12. An organic light emitting display comprising:

a pixel portion comprising a plurality of pixels, each pixel coupled to respective data and scan lines and emitting light corresponding to a respective data signal;

a scan driver for supplying scan signals to each of the scan lines in sequence;

a data driver comprising at least one data driving circuit for supplying the data signal to the data lines;

each data driving circuit comprising:

a shift register part for generating sampling signals in sequence;

a sampling latch part for sequentially storing data when the sampling signals are supplied, for outputting some of the data during a first period, and for outputting the rest of the data during a second period that does not overlap with the first period;

a holding latch part for receiving and storing said some of the data during the first period and for receiving and storing said rest of the data during the second period; and

13. The organic light emitting display of claim 12, further comprising a timing controller for supplying a first control signal to the sampling latch part and the holding latch part during the first period, and for supplying a second control signal to the sampling latch part and the holding latch part during the second period.

14. The organic light emitting display of claim 13, wherein the sampling latch part comprises a plurality of sampling latches of k bits for storing data of k bits, where, k is a natural number, and wherein each two adjacent sampling latches share k wiring lines to output the data.

15. The organic light emitting display of claim 14, wherein the holding latch part comprises a plurality of holding latches of k bits, and wherein each two adjacent holding latches share k wiring lines to receive the data.

16. The organic light emitting display of claim 15, wherein a first sampling latch between two adjacent sampling latches comprises at least one first switch, the first switch turned on in response to the first control signal for supplying the data to said k wiring lines.

17. The organic light emitting display of claim 16, wherein a second sampling latch between two adjacent sampling latches comprises at least one second switch, the second switch turned on in response to the second control signal for supplying the data to said k wiring lines.
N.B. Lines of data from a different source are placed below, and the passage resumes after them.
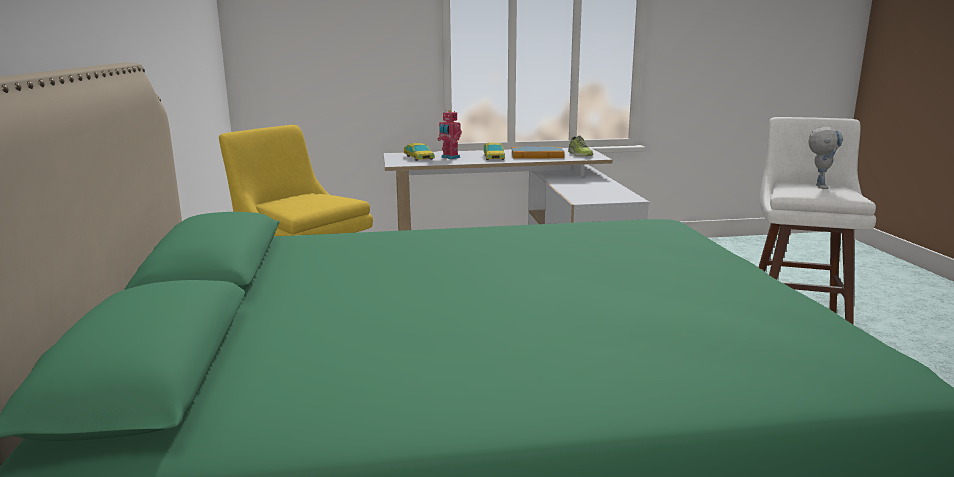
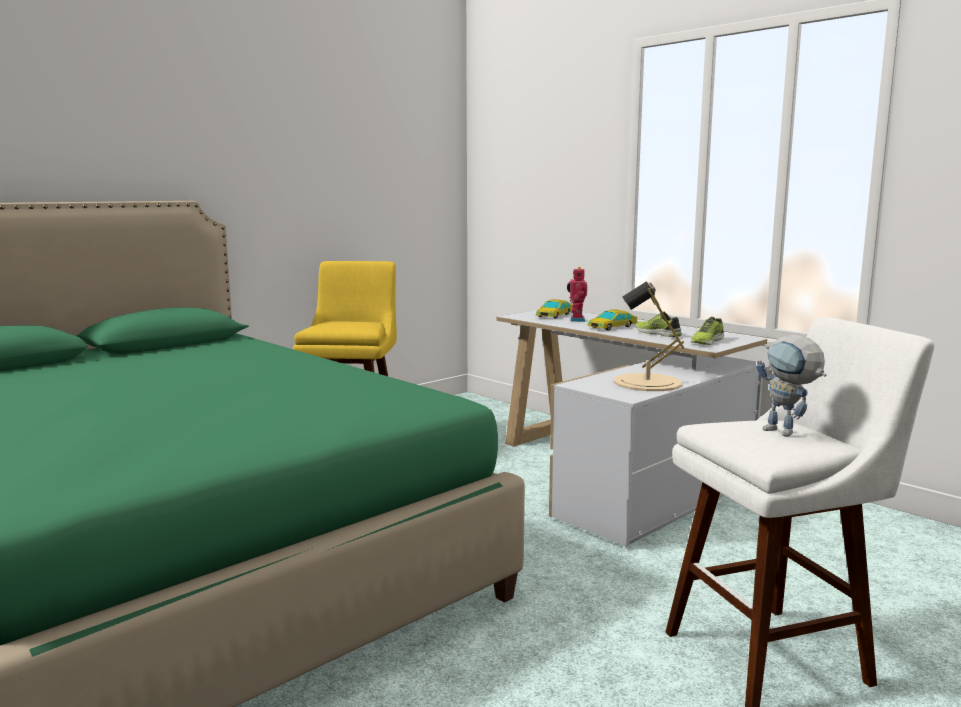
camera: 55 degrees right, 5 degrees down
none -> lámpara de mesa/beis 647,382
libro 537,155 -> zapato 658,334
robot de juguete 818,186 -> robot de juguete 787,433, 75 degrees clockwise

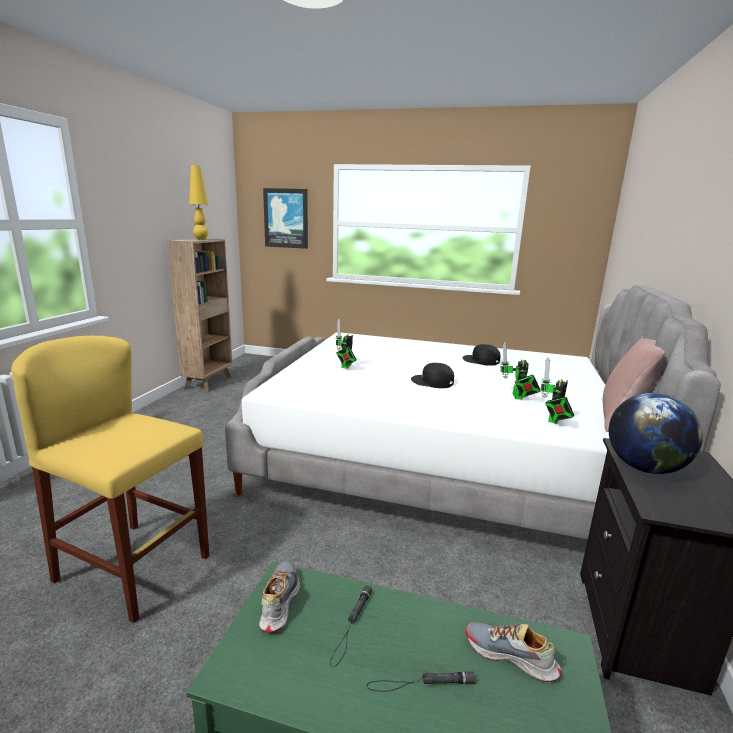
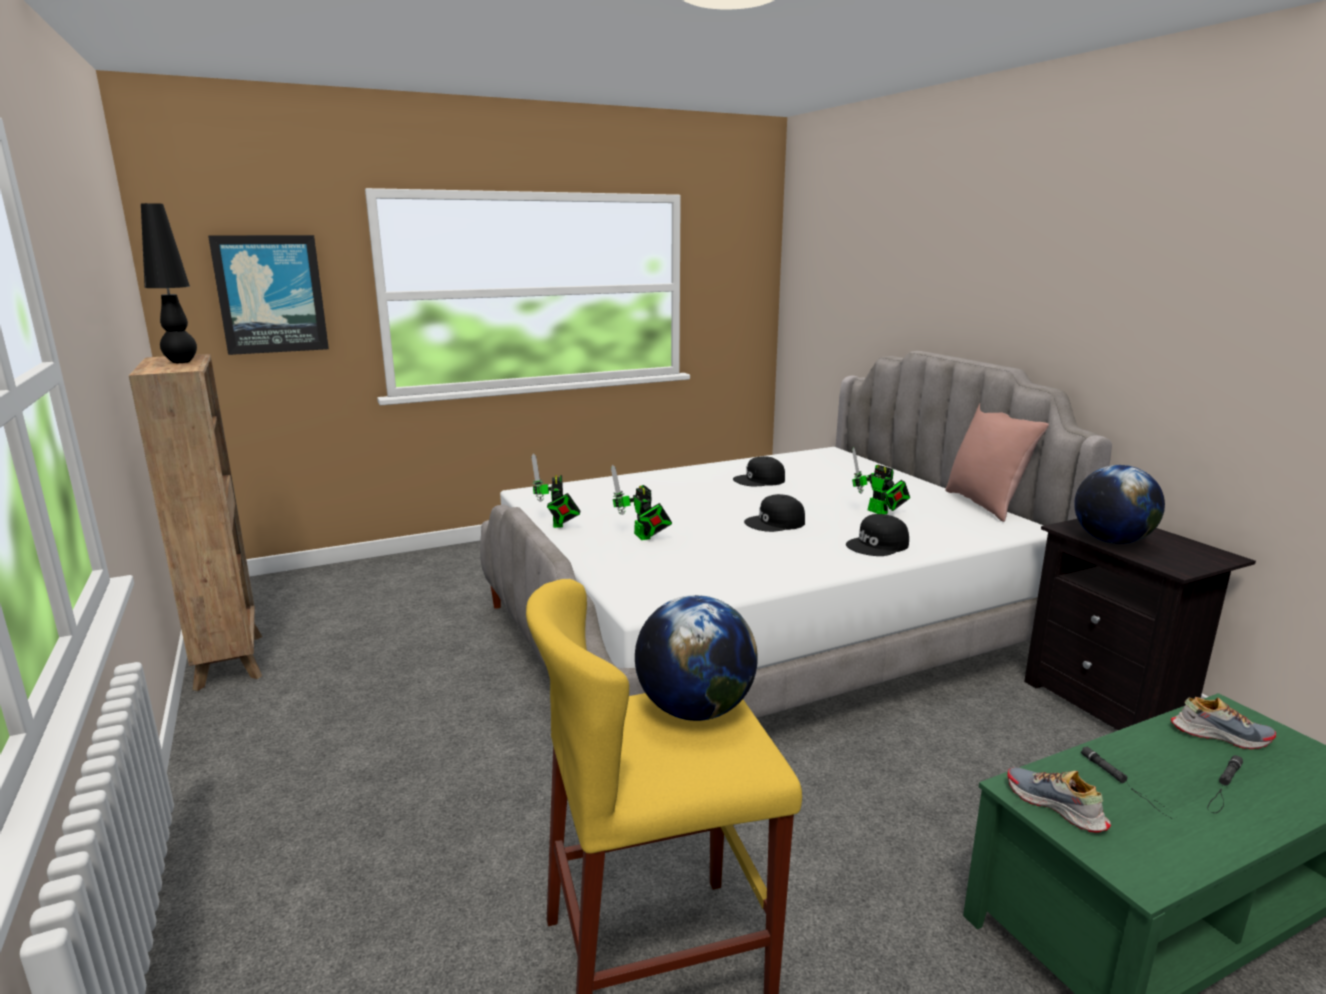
camera: 40 degrees left, 0 degrees up
none -> globo terráqueo 695,710
none -> gorra/negro 878,545
robot de juguete 553,421 -> robot de juguete 558,525, shifted
lámpara de mesa/amarillo 201,239 -> lámpara de mesa/negro 181,362
zapato 510,656 -> zapato 1220,735, 150 degrees counterclockwise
18. The organic light emitting display of claim 17, wherein a first holding latch between two adjacent holding latches comprises at least one third switch, the third switch turned on in response to the first control signal for receiving the data from said k wiring lines.
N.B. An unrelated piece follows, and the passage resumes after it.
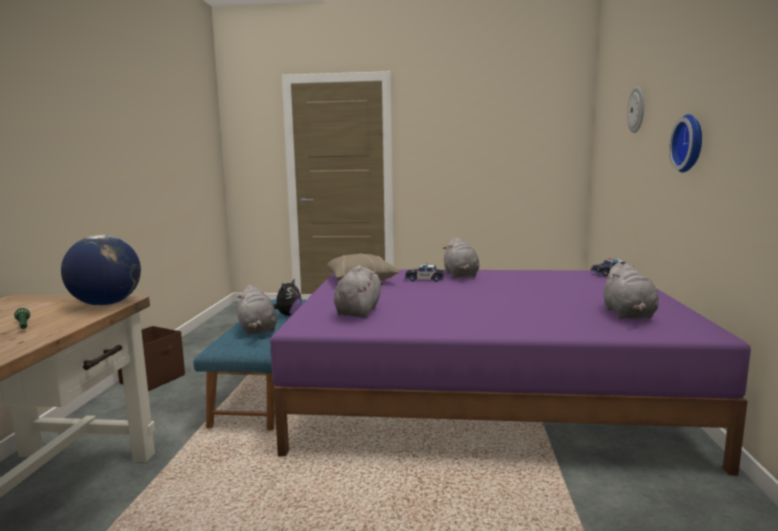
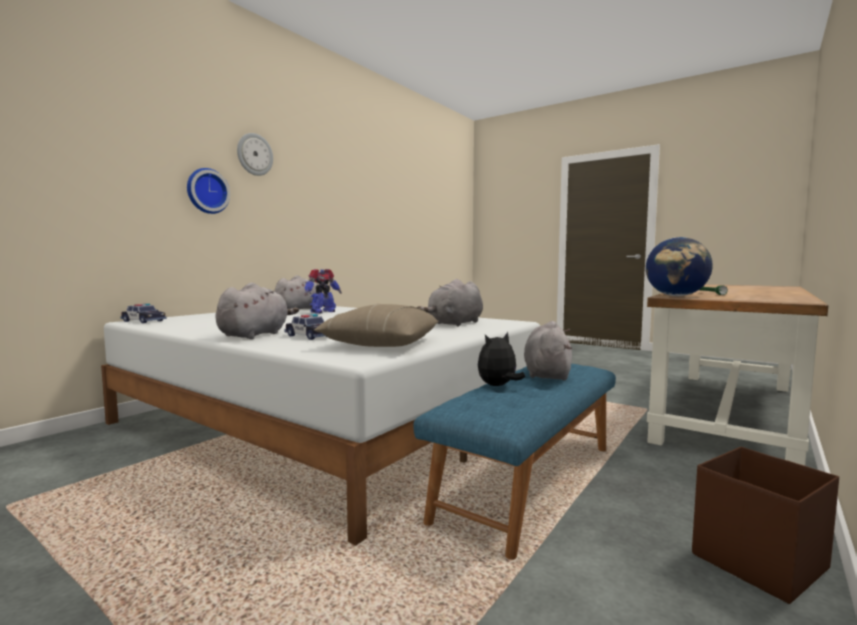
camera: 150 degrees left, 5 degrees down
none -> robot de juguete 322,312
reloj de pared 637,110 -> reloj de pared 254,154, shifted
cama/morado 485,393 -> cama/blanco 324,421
19. The organic light emitting display of claim 18, wherein a second holding latch between two adjacent holding latches comprises at least one fourth switch, the fourth switch turned on in response to the second control signal for receiving the data from said k wiring lines.

20. The organic light emitting display of claim 12, further comprising:

a buffer unit for temporarily storing the data signal and for supplying the data signal to data lines, the buffer unit provided in an output terminal of the digital-analog converter.

21. A method of driving an organic light emitting display, the method comprising:

generating sampling signals in sequence;

storing data in first and second sampling latches in response to the sampling signals;

outputting the data stored in the first sampling latch in response to a first control signal;

storing the data output from the first sampling latch in a first holding latch in response to the first control signal;

outputting the data stored in the second sampling latch in response to a second control signal;

storing the data output from the second sampling latch in a second holding latch in response to the second control signal;

converting the stored data into an analog data signal; and

displaying a predetermined image based on the analog data signal.

22. The method of claim 21, wherein the first and second control signals are supplied at different times.

23. The method of claim 22, wherein first and second sampling latches output the data through same wiring lines.

24. The method of claim 22, wherein first and second holding latches receive the data through same wiring lines.